# [TASK INSTRUCTIONS]
Make an exact copy of the entries below with the pictures removed.
################
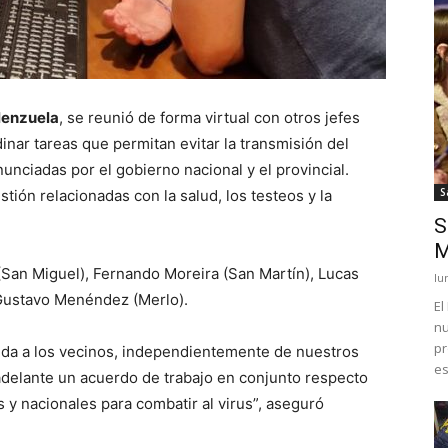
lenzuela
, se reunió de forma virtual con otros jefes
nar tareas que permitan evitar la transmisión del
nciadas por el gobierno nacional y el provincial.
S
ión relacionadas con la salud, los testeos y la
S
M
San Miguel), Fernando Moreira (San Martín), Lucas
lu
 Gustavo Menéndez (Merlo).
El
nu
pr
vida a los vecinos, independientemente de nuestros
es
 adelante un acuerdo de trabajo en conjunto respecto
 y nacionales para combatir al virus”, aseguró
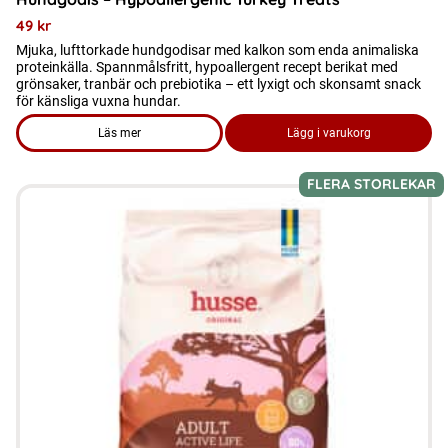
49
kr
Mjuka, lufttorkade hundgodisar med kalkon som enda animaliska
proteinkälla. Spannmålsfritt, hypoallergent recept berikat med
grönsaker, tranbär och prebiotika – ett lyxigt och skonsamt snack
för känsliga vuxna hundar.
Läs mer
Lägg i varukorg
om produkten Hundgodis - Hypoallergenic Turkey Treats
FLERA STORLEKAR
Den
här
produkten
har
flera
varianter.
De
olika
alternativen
################
# [RESPONSE AREA]
lenzuela
, se reunió de forma virtual con otros jefes
nar tareas que permitan evitar la transmisión del
nciadas por el gobierno nacional y el provincial.
S
ión relacionadas con la salud, los testeos y la
S
M
San Miguel), Fernando Moreira (San Martín), Lucas
lu
 Gustavo Menéndez (Merlo).
El
nu
pr
vida a los vecinos, independientemente de nuestros
es
 adelante un acuerdo de trabajo en conjunto respecto
 y nacionales para combatir al virus”, aseguró
49
kr
Mjuka, lufttorkade hundgodisar med kalkon som enda animaliska
proteinkälla. Spannmålsfritt, hypoallergent recept berikat med
grönsaker, tranbär och prebiotika – ett lyxigt och skonsamt snack
för känsliga vuxna hundar.
Läs mer
Lägg i varukorg
om produkten Hundgodis - Hypoallergenic Turkey Treats
FLERA STORLEKAR
Den
här
produkten
har
flera
varianter.
De
olika
alternativen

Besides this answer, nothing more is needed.